----- AVAILABLE RECORDS -----

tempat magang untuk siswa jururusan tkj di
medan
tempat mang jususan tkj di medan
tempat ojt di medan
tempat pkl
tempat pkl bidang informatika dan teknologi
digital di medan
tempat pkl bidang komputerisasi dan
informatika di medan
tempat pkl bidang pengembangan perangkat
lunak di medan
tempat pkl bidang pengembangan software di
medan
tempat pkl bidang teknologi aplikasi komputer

-----
----- AVAILABLE RECORDS -----

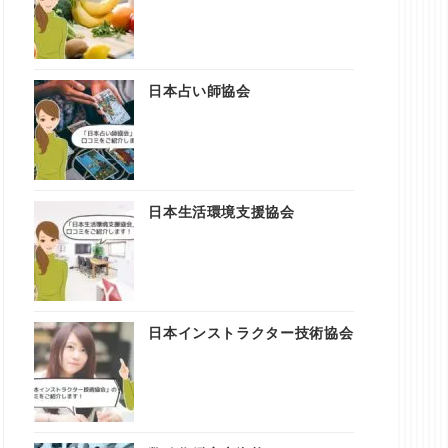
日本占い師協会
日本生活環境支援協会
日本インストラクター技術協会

-----

> _AIM OF THE EXERCISE_: Only those lines of the entries above that run from the line containing "tempat pkl bidang komputerisasi dan" to the line containing "tempat pkl bidang teknologi aplikasi komputer", both included, should be transcribed exactly.

> _EXERCISE RESULT_:
tempat pkl bidang komputerisasi dan
informatika di medan
tempat pkl bidang pengembangan perangkat
lunak di medan
tempat pkl bidang pengembangan software di
medan
tempat pkl bidang teknologi aplikasi komputer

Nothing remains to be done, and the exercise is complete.